Le Monde also reported that the January 7 Charlie Hebdo massacre nearly was canceled the day before, because one of the attackers was sick.
The newspaper cited unnamed French investigative sources for both accounts. Le Monde reported that it didn’t know the message’s content, but said it helps to show the Charlie Hebdo attacks by Cherif and Said Kouachi and supermarket attack by Amedy Coulibaly were coordinated — something that Coulibaly himself purportedly admitted to a TV reporter before police killed him.
Cherif Kouachi sent a text message to Coulibaly at 10:19 a.m. on January 7, Le Monde reported. That is a little more than an hour before the Kouachi brothers assaulted the magazine offices in Paris, killing 12 people and injuring 11.
Coulibaly, who authorities say was a known associate of the Kouachi brothers, shot a policewoman to death in a Paris suburb on January 8, and then took hostages — killing four — at a kosher supermarket in Paris on January 9 before police shot and killed him in a raid on the store.
The Kouachi brothers were killed the same day, as police moved in to end a separate siege north of Paris.
The January 7 text message was sent from Cherif Kouachi’s phone on the outskirts of Paris to one of 13 phones that Coulibaly was using, according to Le Monde, citing its investigative sources.

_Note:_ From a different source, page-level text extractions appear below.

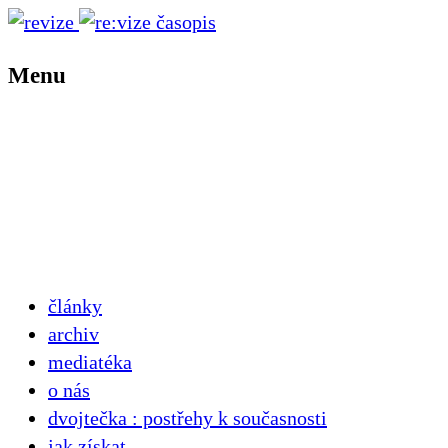
Menu
články
archiv
mediatéka
o nás
dvojtečka : postřehy k současnosti
jak získat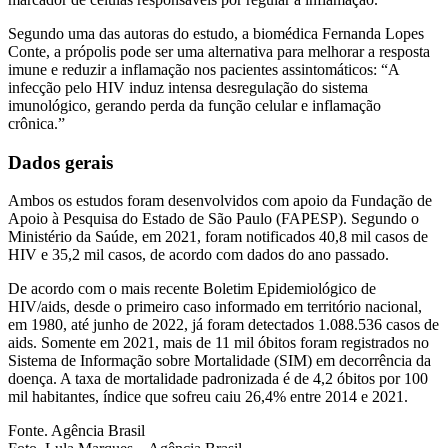
Segundo uma das autoras do estudo, a biomédica Fernanda Lopes
Conte, a própolis pode ser uma alternativa para melhorar a resposta
imune e reduzir a inflamação nos pacientes assintomáticos: “A
infecção pelo HIV induz intensa desregulação do sistema
imunológico, gerando perda da função celular e inflamação
crônica.”
Dados gerais
Ambos os estudos foram desenvolvidos com apoio da Fundação de
Apoio à Pesquisa do Estado de São Paulo (FAPESP). Segundo o
Ministério da Saúde, em 2021, foram notificados 40,8 mil casos de
HIV e 35,2 mil casos, de acordo com dados do ano passado.
De acordo com o mais recente Boletim Epidemiológico de
HIV/aids, desde o primeiro caso informado em território nacional,
em 1980, até junho de 2022, já foram detectados 1.088.536 casos de
aids. Somente em 2021, mais de 11 mil óbitos foram registrados no
Sistema de Informação sobre Mortalidade (SIM) em decorrência da
doença. A taxa de mortalidade padronizada é de 4,2 óbitos por 100
mil habitantes, índice que sofreu caiu 26,4% entre 2014 e 2021.
Fonte. Agência Brasil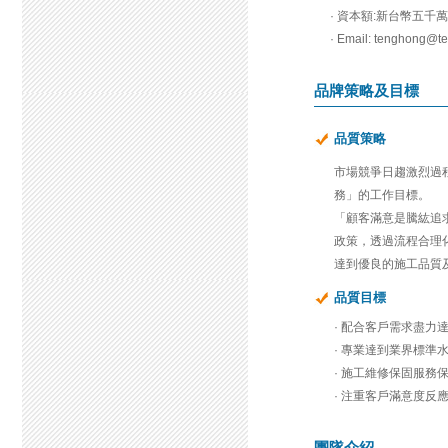
· 資本額:新台幣五千
· Email: tenghong@t
品牌策略及目標
品質策略
市場競爭日趨激烈過
務」的工作目標。
「顧客滿意是騰紘追
政策，透過流程合理
達到優良的施工品質
品質目標
· 配合客戶需求盡力
· 專業達到業界標準
· 施工維修保固服務
· 注重客戶滿意度反
團隊介紹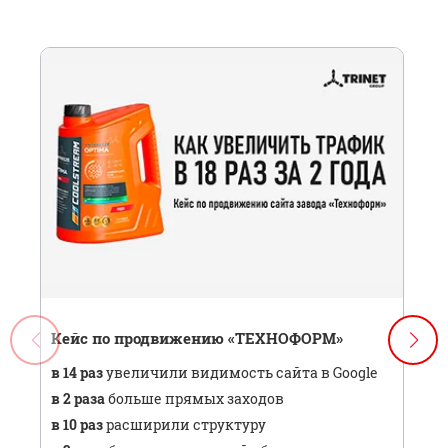
Кейс по продвижению «ТЕХНОФОРМ»
в 14 раз
увеличили видимость сайта в Google
в 2 раза
больше прямых заходов
в 10 раз
расширили структуру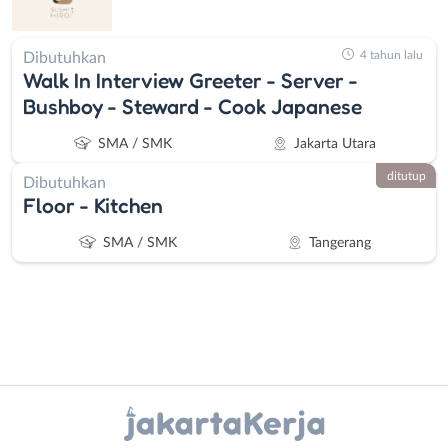
4 tahun lalu
Dibutuhkan
Walk In Interview Greeter - Server -
Bushboy - Steward - Cook Japanese
SMA / SMK
Jakarta Utara
ditutup
Dibutuhkan
Floor - Kitchen
SMA / SMK
Tangerang
Instagram
WhatsApp
Administrasi
Bebas
X - Twitter
Telegram
Ahli
(Remote
Gizi
Work)
Kanal Lainnya..
Ahli
Bekasi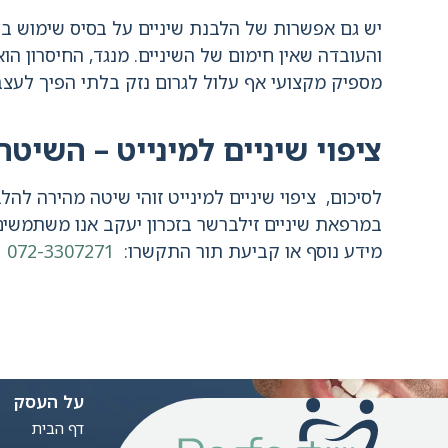
יש גם אפשרות של הלבנת שיניים על בסיס שימוש בליי
והעובדה שאין חימום של השיניים. מנגד, החיסרון ה
מספיק מקצועי אף עלול לגרום נזק בלתי הפיך לעצב
ציפוי שיניים למינייט – השיט
לסיכום, ציפוי שיניים למינייט זוהי שיטה מהירה להל
במרפאת שיניים זילברשר בזכרון יעקב אנו משתמשים ב
מידע נוסף או קביעת תור התקשרו:
072-3307271
על העסק
דף הבית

Le Monde said investigators determined that Coulibaly’s phone was bought specifically to communicate with the Kouachi brothers, and that only six messages had been sent from the device.
Evidence from the phone shows that Coulibaly and Cherif Kouachi probably met in person sometime before 1 a.m. on January 7, Le Monde reported.
The investigative sources told Le Monde that the Charlie Hebdo attack almost was called off on January 6, because Said Kouachi had come down with the stomach flu.
Al Qaeda’s Yemen affiliate, al Qaeda in the Arabian Peninsula, has claimed to be behind the Charlie Hebdo massacre.
Coulibaly, meanwhile, proclaimed his allegiance to the Islamic State in Iraq and Syria, or ISIS.
Coulibaly, during the supermarket attack, told a journalist with CNN affiliate BFMTV by phone that he had synchronized his attacks with the Kouachi brothers, BFMTV reported.